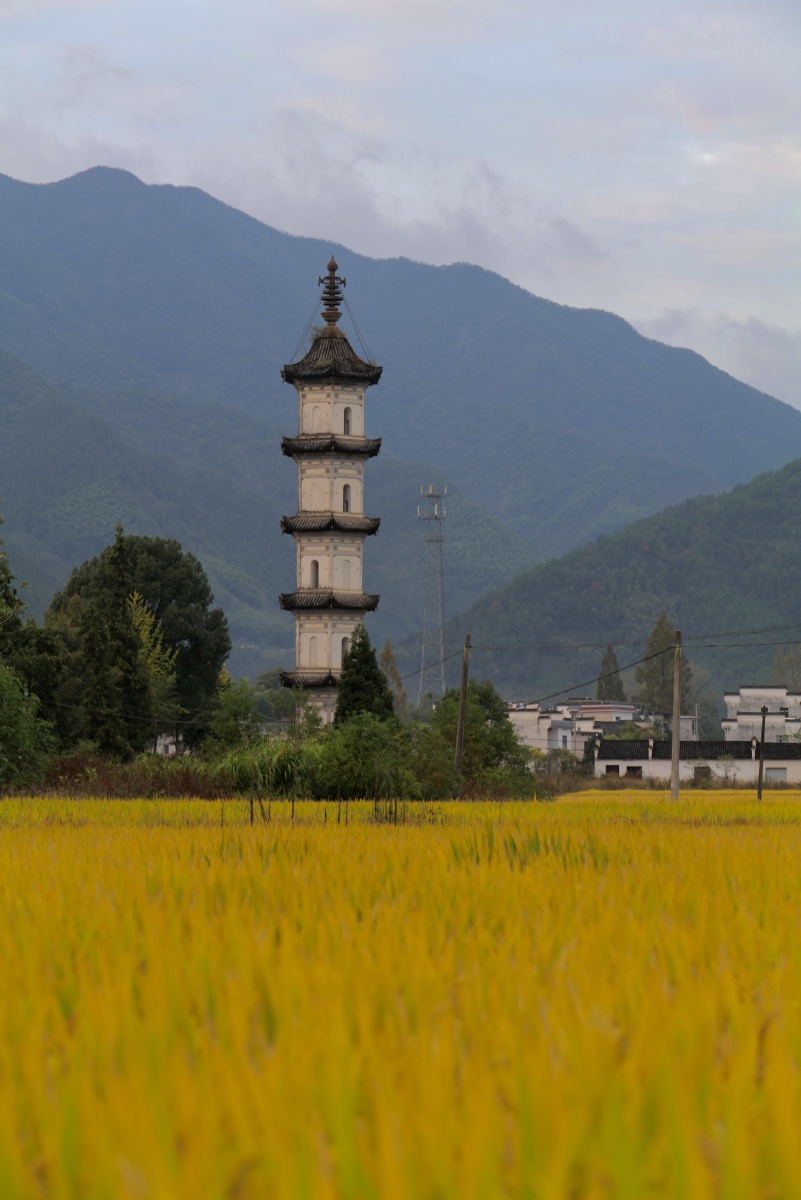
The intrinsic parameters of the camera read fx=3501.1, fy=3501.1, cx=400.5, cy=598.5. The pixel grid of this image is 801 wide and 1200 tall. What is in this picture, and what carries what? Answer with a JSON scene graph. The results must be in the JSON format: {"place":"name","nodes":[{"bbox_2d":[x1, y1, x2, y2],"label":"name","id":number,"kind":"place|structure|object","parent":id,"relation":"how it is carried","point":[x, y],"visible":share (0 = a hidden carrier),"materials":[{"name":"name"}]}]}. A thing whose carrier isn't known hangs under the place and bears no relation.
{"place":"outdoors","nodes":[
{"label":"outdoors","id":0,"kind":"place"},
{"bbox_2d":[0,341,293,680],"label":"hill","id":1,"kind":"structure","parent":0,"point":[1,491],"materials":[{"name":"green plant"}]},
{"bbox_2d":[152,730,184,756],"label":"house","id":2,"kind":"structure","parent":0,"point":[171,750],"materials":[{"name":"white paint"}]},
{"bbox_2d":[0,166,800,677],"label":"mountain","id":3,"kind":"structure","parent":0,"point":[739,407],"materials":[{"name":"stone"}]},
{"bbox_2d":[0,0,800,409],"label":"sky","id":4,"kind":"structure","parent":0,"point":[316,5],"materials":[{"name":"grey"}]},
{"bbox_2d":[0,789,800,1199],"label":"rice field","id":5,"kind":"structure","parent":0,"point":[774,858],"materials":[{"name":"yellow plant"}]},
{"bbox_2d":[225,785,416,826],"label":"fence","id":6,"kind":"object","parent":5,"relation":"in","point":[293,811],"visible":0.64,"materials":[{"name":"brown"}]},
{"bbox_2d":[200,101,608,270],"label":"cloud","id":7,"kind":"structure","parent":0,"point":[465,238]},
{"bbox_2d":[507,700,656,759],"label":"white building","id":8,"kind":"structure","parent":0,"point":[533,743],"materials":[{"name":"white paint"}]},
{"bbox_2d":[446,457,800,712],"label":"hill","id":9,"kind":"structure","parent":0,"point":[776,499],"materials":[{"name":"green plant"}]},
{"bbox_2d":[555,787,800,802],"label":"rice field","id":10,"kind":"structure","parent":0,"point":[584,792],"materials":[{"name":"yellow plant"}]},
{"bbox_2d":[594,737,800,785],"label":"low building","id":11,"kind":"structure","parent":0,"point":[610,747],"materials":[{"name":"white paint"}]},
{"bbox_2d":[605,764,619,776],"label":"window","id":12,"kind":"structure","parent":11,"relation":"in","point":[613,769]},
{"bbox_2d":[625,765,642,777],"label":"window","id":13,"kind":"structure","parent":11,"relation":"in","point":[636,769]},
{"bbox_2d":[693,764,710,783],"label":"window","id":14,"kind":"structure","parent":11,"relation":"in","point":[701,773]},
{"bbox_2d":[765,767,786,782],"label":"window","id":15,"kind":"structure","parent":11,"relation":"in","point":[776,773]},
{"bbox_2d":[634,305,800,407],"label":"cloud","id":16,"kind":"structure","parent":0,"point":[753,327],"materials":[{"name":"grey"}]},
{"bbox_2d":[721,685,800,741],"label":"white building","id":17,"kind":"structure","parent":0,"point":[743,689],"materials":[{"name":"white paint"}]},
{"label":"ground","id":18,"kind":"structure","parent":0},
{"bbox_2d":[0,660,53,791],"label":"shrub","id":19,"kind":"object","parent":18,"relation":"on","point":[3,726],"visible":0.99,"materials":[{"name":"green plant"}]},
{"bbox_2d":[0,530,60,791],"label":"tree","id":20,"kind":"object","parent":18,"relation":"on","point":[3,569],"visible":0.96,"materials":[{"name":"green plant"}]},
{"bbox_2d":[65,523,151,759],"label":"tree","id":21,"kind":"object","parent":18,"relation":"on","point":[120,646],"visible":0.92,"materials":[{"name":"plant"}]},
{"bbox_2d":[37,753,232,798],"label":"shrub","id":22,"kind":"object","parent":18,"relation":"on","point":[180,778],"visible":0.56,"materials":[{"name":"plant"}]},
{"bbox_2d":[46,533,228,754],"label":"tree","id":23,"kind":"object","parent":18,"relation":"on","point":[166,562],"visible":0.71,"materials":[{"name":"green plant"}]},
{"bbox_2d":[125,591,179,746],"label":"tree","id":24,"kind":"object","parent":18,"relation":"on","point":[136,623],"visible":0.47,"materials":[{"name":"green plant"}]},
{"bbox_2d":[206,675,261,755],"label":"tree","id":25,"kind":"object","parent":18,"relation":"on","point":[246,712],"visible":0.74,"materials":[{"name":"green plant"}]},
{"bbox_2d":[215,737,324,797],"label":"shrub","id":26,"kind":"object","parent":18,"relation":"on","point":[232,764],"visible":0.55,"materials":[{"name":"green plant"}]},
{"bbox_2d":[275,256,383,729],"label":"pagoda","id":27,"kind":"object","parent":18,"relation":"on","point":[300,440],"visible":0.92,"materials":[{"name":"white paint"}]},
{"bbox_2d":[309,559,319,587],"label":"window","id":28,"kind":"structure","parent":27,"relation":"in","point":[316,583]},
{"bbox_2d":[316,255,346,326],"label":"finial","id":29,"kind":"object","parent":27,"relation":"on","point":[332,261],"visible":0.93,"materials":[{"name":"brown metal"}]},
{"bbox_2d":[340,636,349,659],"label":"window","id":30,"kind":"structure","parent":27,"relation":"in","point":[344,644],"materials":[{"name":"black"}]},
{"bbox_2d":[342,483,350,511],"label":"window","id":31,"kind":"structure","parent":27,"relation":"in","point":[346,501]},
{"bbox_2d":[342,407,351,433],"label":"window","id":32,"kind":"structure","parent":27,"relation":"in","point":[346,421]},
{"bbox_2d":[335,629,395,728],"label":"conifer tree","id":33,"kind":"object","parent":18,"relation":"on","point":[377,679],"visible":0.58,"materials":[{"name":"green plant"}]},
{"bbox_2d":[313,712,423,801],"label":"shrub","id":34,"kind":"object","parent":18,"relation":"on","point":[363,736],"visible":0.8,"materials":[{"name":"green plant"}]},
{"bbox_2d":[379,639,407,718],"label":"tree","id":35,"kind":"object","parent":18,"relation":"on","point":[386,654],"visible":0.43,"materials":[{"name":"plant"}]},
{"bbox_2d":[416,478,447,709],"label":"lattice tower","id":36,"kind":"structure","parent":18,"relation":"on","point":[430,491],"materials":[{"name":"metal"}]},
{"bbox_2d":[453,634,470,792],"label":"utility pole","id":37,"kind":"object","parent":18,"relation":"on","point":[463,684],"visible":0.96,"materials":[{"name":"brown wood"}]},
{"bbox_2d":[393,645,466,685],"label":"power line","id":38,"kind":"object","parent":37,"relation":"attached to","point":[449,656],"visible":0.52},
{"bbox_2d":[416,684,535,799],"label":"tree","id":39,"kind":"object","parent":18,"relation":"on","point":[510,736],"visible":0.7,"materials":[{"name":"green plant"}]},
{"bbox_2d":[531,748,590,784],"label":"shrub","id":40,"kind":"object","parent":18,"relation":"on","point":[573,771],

> _EXERCISE DIRECTIONS_
Would you give the data above again word for word, minus the pictures?

> _RESULT OF THIS EXERCISE_
The intrinsic parameters of the camera read fx=3501.1, fy=3501.1, cx=400.5, cy=598.5. The pixel grid of this image is 801 wide and 1200 tall. What is in this picture, and what carries what? Answer with a JSON scene graph. The results must be in the JSON format: {"place":"name","nodes":[{"bbox_2d":[x1, y1, x2, y2],"label":"name","id":number,"kind":"place|structure|object","parent":id,"relation":"how it is carried","point":[x, y],"visible":share (0 = a hidden carrier),"materials":[{"name":"name"}]}]}. A thing whose carrier isn't known hangs under the place and bears no relation.
{"place":"outdoors","nodes":[
{"label":"outdoors","id":0,"kind":"place"},
{"bbox_2d":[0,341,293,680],"label":"hill","id":1,"kind":"structure","parent":0,"point":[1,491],"materials":[{"name":"green plant"}]},
{"bbox_2d":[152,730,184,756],"label":"house","id":2,"kind":"structure","parent":0,"point":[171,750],"materials":[{"name":"white paint"}]},
{"bbox_2d":[0,166,800,677],"label":"mountain","id":3,"kind":"structure","parent":0,"point":[739,407],"materials":[{"name":"stone"}]},
{"bbox_2d":[0,0,800,409],"label":"sky","id":4,"kind":"structure","parent":0,"point":[316,5],"materials":[{"name":"grey"}]},
{"bbox_2d":[0,789,800,1199],"label":"rice field","id":5,"kind":"structure","parent":0,"point":[774,858],"materials":[{"name":"yellow plant"}]},
{"bbox_2d":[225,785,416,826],"label":"fence","id":6,"kind":"object","parent":5,"relation":"in","point":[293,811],"visible":0.64,"materials":[{"name":"brown"}]},
{"bbox_2d":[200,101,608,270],"label":"cloud","id":7,"kind":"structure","parent":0,"point":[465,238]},
{"bbox_2d":[507,700,656,759],"label":"white building","id":8,"kind":"structure","parent":0,"point":[533,743],"materials":[{"name":"white paint"}]},
{"bbox_2d":[446,457,800,712],"label":"hill","id":9,"kind":"structure","parent":0,"point":[776,499],"materials":[{"name":"green plant"}]},
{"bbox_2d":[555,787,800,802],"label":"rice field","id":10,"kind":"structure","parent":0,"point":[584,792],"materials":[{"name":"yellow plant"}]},
{"bbox_2d":[594,737,800,785],"label":"low building","id":11,"kind":"structure","parent":0,"point":[610,747],"materials":[{"name":"white paint"}]},
{"bbox_2d":[605,764,619,776],"label":"window","id":12,"kind":"structure","parent":11,"relation":"in","point":[613,769]},
{"bbox_2d":[625,765,642,777],"label":"window","id":13,"kind":"structure","parent":11,"relation":"in","point":[636,769]},
{"bbox_2d":[693,764,710,783],"label":"window","id":14,"kind":"structure","parent":11,"relation":"in","point":[701,773]},
{"bbox_2d":[765,767,786,782],"label":"window","id":15,"kind":"structure","parent":11,"relation":"in","point":[776,773]},
{"bbox_2d":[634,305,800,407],"label":"cloud","id":16,"kind":"structure","parent":0,"point":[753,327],"materials":[{"name":"grey"}]},
{"bbox_2d":[721,685,800,741],"label":"white building","id":17,"kind":"structure","parent":0,"point":[743,689],"materials":[{"name":"white paint"}]},
{"label":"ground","id":18,"kind":"structure","parent":0},
{"bbox_2d":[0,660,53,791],"label":"shrub","id":19,"kind":"object","parent":18,"relation":"on","point":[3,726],"visible":0.99,"materials":[{"name":"green plant"}]},
{"bbox_2d":[0,530,60,791],"label":"tree","id":20,"kind":"object","parent":18,"relation":"on","point":[3,569],"visible":0.96,"materials":[{"name":"green plant"}]},
{"bbox_2d":[65,523,151,759],"label":"tree","id":21,"kind":"object","parent":18,"relation":"on","point":[120,646],"visible":0.92,"materials":[{"name":"plant"}]},
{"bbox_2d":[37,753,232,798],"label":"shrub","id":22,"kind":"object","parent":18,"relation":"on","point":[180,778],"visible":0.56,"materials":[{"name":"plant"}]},
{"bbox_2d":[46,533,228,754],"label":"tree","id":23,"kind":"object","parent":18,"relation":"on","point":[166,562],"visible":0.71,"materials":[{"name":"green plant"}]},
{"bbox_2d":[125,591,179,746],"label":"tree","id":24,"kind":"object","parent":18,"relation":"on","point":[136,623],"visible":0.47,"materials":[{"name":"green plant"}]},
{"bbox_2d":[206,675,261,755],"label":"tree","id":25,"kind":"object","parent":18,"relation":"on","point":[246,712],"visible":0.74,"materials":[{"name":"green plant"}]},
{"bbox_2d":[215,737,324,797],"label":"shrub","id":26,"kind":"object","parent":18,"relation":"on","point":[232,764],"visible":0.55,"materials":[{"name":"green plant"}]},
{"bbox_2d":[275,256,383,729],"label":"pagoda","id":27,"kind":"object","parent":18,"relation":"on","point":[300,440],"visible":0.92,"materials":[{"name":"white paint"}]},
{"bbox_2d":[309,559,319,587],"label":"window","id":28,"kind":"structure","parent":27,"relation":"in","point":[316,583]},
{"bbox_2d":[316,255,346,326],"label":"finial","id":29,"kind":"object","parent":27,"relation":"on","point":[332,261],"visible":0.93,"materials":[{"name":"brown metal"}]},
{"bbox_2d":[340,636,349,659],"label":"window","id":30,"kind":"structure","parent":27,"relation":"in","point":[344,644],"materials":[{"name":"black"}]},
{"bbox_2d":[342,483,350,511],"label":"window","id":31,"kind":"structure","parent":27,"relation":"in","point":[346,501]},
{"bbox_2d":[342,407,351,433],"label":"window","id":32,"kind":"structure","parent":27,"relation":"in","point":[346,421]},
{"bbox_2d":[335,629,395,728],"label":"conifer tree","id":33,"kind":"object","parent":18,"relation":"on","point":[377,679],"visible":0.58,"materials":[{"name":"green plant"}]},
{"bbox_2d":[313,712,423,801],"label":"shrub","id":34,"kind":"object","parent":18,"relation":"on","point":[363,736],"visible":0.8,"materials":[{"name":"green plant"}]},
{"bbox_2d":[379,639,407,718],"label":"tree","id":35,"kind":"object","parent":18,"relation":"on","point":[386,654],"visible":0.43,"materials":[{"name":"plant"}]},
{"bbox_2d":[416,478,447,709],"label":"lattice tower","id":36,"kind":"structure","parent":18,"relation":"on","point":[430,491],"materials":[{"name":"metal"}]},
{"bbox_2d":[453,634,470,792],"label":"utility pole","id":37,"kind":"object","parent":18,"relation":"on","point":[463,684],"visible":0.96,"materials":[{"name":"brown wood"}]},
{"bbox_2d":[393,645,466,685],"label":"power line","id":38,"kind":"object","parent":37,"relation":"attached to","point":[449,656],"visible":0.52},
{"bbox_2d":[416,684,535,799],"label":"tree","id":39,"kind":"object","parent":18,"relation":"on","point":[510,736],"visible":0.7,"materials":[{"name":"green plant"}]},
{"bbox_2d":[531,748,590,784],"label":"shrub","id":40,"kind":"object","parent":18,"relation":"on","point":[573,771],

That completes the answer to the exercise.